Whether seeking out local art or simply wandering downtown in search of something to eat, locals and visitors alike will find it difficult to miss Boise’s extensive and far-reaching displays of public art. Thanks in part to the Percent-for-Art program, which allocates 1.4% of all capital project funds to the integration of murals, sculptures and other installations into Boise street corners and storefronts, the city’s infrastructure has become as unique as its inhabitants. This public art program touches every corner of Boise, from the infamous Freak Alley to the lesser-known sculpture-laden foothills on the outskirts of town.
One of the newest additions to downtown Boise is David Carmack Lewis’ massive mural on the side of the Key Financial Center building on the corner of Capitol Boulevard and Idaho Street, depicting the South Fork of the Payette River. Lewis, a Portland, Oregon resident, is also the artist behind “The Big Backyard,” a mural on Idaho and 15th streets, and “Absence and Presence,” another on Sixth and Myrtle streets, and he’s spent enough time in Boise to understand that its residents “have a deep connection to the lands that surround them.”
His latest project, separated into the rectangular scaffolding of the building, captures small pockets of the natural world situated within the bustling city block.
“When you’re walking around downtown, you’re not seeing that land. You’re surrounded by buildings,” Lewis said. “So I guess [the mural] is a way to bring it a little closer.”
The river appears as though the viewer is standing above and looking down on it—through a window, perhaps—which creates an almost illusory experience when gazing up at the 11-story mural from the ground level. It is a painting that insists on a second look; viewers must orient themselves to the world in the painting and then reorient to the world around them, suddenly altered.
This is what art does: restructures quotidian rhythms to create music where once was just traffic, automatic doors swishing open, the sides of buildings. Boise residents and visitors share in the opportunity to discover something new in the 325 public art installations across the city on traffic boxes and manhole covers, in schools or on sidewalks. Many traditional art venues are not readily accessible to everyone due to extraneous entry fees or exclusionary gatekeepers, but free public art—especially of the range and magnitude that exists in Boise—offers a unique experience that meets people where they are, regardless of financial concerns or even personal resistance.
“Just having it out there in the world for people to interact with and form their own opinions about is valuable in its own right,” Lewis said.
Thanks to Boise’s Department of Art and History, 269 streets across the city have been transformed into engaging—and free—art installations.
Even traffic boxes have become canvases in Boise. Since 2010, the city has commissioned over 200 art-wrapped traffic boxes designed by artists with a wide variety of styles, as quickly becomes evident the more boxes one notices dotting the streets.

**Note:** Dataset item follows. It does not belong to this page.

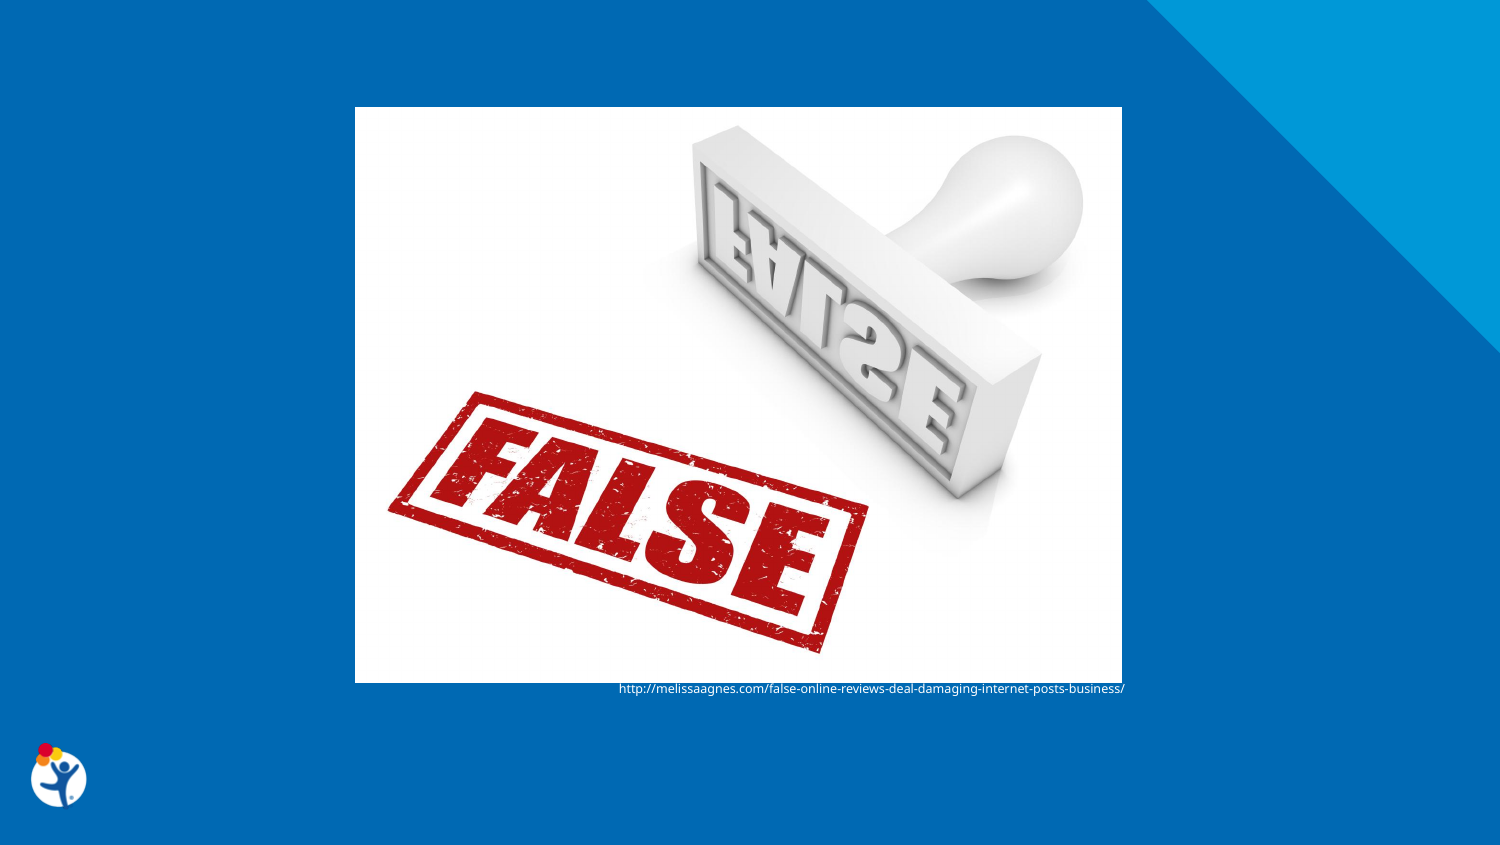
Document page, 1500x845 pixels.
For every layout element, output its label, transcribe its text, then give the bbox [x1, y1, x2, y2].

list http://melissaagnes.com/false-online-reviews-deal-damaging-internet-posts-business/ [432, 673, 1140, 727]
picture [27, 740, 89, 815]
picture [354, 107, 1122, 683]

Located in and around busy intersections and popular public gathering spaces, the individuality of one piece speaks to the individuality of another, and together they build a community atmosphere that resists homogeneity and celebrates a gathering of many voices. “Batul’s Mermaid,” (between Main and Idaho streets), highlights Reham Aarti’s mosaic work, the vinyl covering a photograph of the physical piece. Down the street, Ken Zabel’s “Rockstars on Parade” is an acrylic painting of famous musicians.

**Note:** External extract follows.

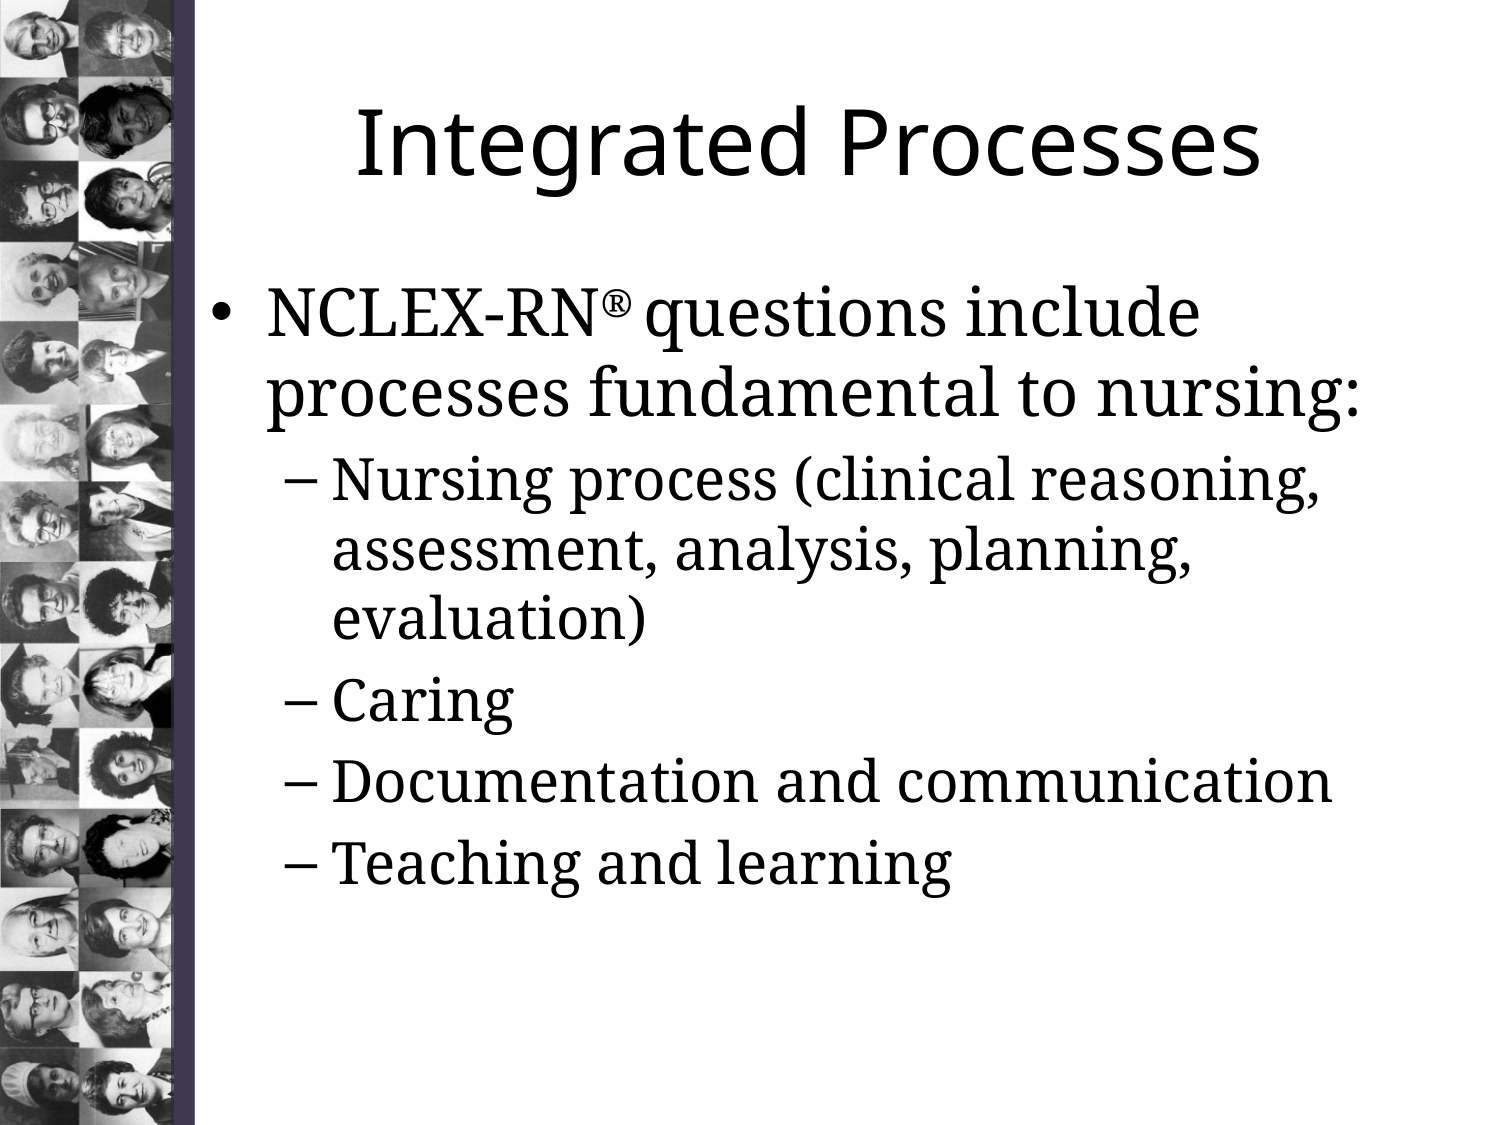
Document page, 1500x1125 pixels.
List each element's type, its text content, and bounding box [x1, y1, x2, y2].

picture [0, 0, 171, 1125]
title Integrated Processes [194, 45, 1425, 233]
list NCLEX-RN® questions include processes fundamental to nursing: Nursing process (clinical reasoning, assessment, analysis, planning, evaluation) Caring Documentation and communication Teaching and learning [194, 262, 1425, 1005]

This chorus is in part what drew David Carmack Lewis to Boise to contribute his voice to the city’s burgeoning array of public art. The city’s vast collection of art pieces is a long, loud conversation spoken through car windows and across bus stops by local Boiseans primarily—only 21 of the 335 artists who have contributed work to Boise’s public art reside outside of Idaho. But occasionally artists travel to Idaho’s capital to add a new voice to the public art scene, as Lewis did earlier this year.
“It’s an outside perspective, but [one that’s] trying to understand,” Lewis said, describing how it felt to create a lasting imprint in a city that’s not his own.
It’s not his mural alone that forms and foments this community register; rather, it’s Lewis’ piece alongside the many others that cover Boise’s streets.
“Those two different voices of murals are a dialogue,” Lewis explained. “It’s about engaging the community with the broader world and the broader world being aware of the community.”